Inside you find three or four produce and general grocery stalls where you can practice your Español (me permite tomar un foto, Señora?) and buy fresh mangos, papayas, hammock cords (essential!!), freshly made corn tortillas (they smell so good), beans and rice. It's so awesome.


And, of course, you will want to show your devotion to Nuestra Señora at the gaudy yet reverence-inspiring shrine to same:

This is a shot as you leave the back entrance of the mercado...great job the camera did focusing on the nearby arch...I was trying to get a shot of the covered pavilion where the loncherias are.

Finally, I had to end my photojournalistic efforts with this shot down the "main drag" (foot traffic only) of the town. There are so many good, cheap restaurants along here, along with tequilerias, hotels (see balconies top left), silver sellers, art dealers, etc. etc. It was starting to rain heavily and I needed to get my camera back to the bungalow before my clothes soaked through.


And that's that!


Down the main drag about 5 or 6 blocks is the main plaza, replete with catholic church (and painted concrete Mary on top), civic building (where you bribe the local police perhaps?), and a supermercado where you can buy...well, super stuff that the little stalls at the mercado municipal don't have room/facilities to stock. Toilet paper, diapers...things like that.

There's an ATM that will let you get 3000 pesos each day (I guess this depends somewhat on your bank's max limit, but I got 3000 a pop)...pesos:dollar is roughly 10:1.

Later on I'll post some pics of the inside of the bungalow so you can see the living conditions.

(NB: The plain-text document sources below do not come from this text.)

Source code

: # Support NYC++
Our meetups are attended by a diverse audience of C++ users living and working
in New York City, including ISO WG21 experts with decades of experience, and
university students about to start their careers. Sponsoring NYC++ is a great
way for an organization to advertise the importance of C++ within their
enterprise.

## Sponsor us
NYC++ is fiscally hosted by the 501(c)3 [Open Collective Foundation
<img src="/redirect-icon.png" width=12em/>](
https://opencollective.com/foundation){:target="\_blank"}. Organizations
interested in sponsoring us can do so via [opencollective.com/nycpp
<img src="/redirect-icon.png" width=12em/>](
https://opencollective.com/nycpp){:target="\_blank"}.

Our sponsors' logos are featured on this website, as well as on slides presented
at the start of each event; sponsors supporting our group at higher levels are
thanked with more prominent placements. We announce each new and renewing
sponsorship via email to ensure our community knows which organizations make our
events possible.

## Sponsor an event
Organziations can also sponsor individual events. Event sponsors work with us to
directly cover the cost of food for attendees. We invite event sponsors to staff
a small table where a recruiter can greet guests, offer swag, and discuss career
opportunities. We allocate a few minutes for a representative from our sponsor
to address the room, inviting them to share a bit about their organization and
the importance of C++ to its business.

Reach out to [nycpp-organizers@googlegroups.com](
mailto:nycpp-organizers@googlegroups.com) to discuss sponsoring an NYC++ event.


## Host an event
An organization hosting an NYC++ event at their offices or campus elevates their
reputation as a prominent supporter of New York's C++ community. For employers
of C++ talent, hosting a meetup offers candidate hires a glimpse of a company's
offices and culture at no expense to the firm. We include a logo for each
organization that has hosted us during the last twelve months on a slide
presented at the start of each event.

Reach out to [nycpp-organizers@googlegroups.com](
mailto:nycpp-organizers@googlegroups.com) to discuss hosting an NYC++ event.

I have to say...this vacation was life-changing for me. I had never really done any world traveling prior to this, and seeing people living happily in conditions vastly different than Minnesota gave me a new perspective that has allowed me to re-evaluate my own life and work choices. Also it was a great chance to get to know S&R, and I know we're looking forward to reconnecting with our old friends next winter.

25 May 2007


My magnificent sideburns, and Mr. Grumpypants frown.

Out of the dung heap a lotus grows...

I am waiting for the lotus, but I believe I have found the dung heap.

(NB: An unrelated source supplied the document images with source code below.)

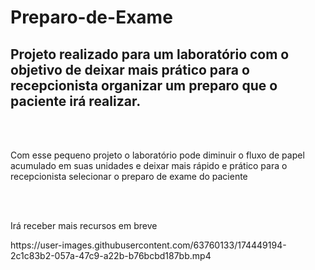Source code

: # Preparo-de-Exame
<h2>Projeto realizado para um laboratório com o objetivo de deixar mais prático para o recepcionista organizar um preparo que o paciente irá realizar.</h2



><br></br>
<p>Com esse pequeno projeto o laboratório pode diminuir o fluxo de papel acumulado em suas unidades e deixar mais rápido e prático para o recepcionista selecionar o preparo de exame do paciente
  </p><br></br> 
<p> Irá receber mais recursos em breve </p>
https://user-images.githubusercontent.com/63760133/174449194-2c1c83b2-057a-47c9-a22b-b76bcbd187bb.mp4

Back in therapy for my long-standing depression and anxiety issues. It's been several years since my last round of talk therapy, so this Spring seemed as good a time as any to do some mental gardening. (OK, so it was more like "Oh my god, I can't take it anymore, give me that therapist's email address!")

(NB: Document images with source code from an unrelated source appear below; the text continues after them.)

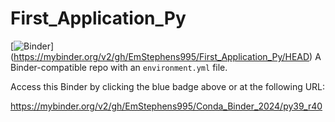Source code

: # First_Application_Py

[![Binder](http://mybinder.org/badge_logo.svg)]
(https://mybinder.org/v2/gh/EmStephens995/First_Application_Py/HEAD)
A Binder-compatible repo with an `environment.yml` file.

Access this Binder by clicking the blue badge above or at the following URL:

https://mybinder.org/v2/gh/EmStephens995/Conda_Binder_2024/py39_r40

Luckily I seem to have landed with someone who tracks with me through all my mopey trains of thought. So wish me luck. It's amazing how quickly the weeds come up in here, but it's also oddly reassuring to know the soil is still fertile. Oh, it's fertile alright.

17 May 2007

Gimme gimme gimme! I want I want I want!

OK, I simply must have this kind of house:

http://www.enertia.com/

This idea appeals to me in so many ways that my heart is all aflutter.

10 May 2007

Eggmaster is dead! Long live Eggmaster!

OK, I quickly discovered that wordpress.com is not where I want to be. They wanted me to pay for the privilege to edit the CSS for my blog!

So...for the few people who have actually returned to read my blog a second time, please update your bookmarks. I'm on the blogspot tip now!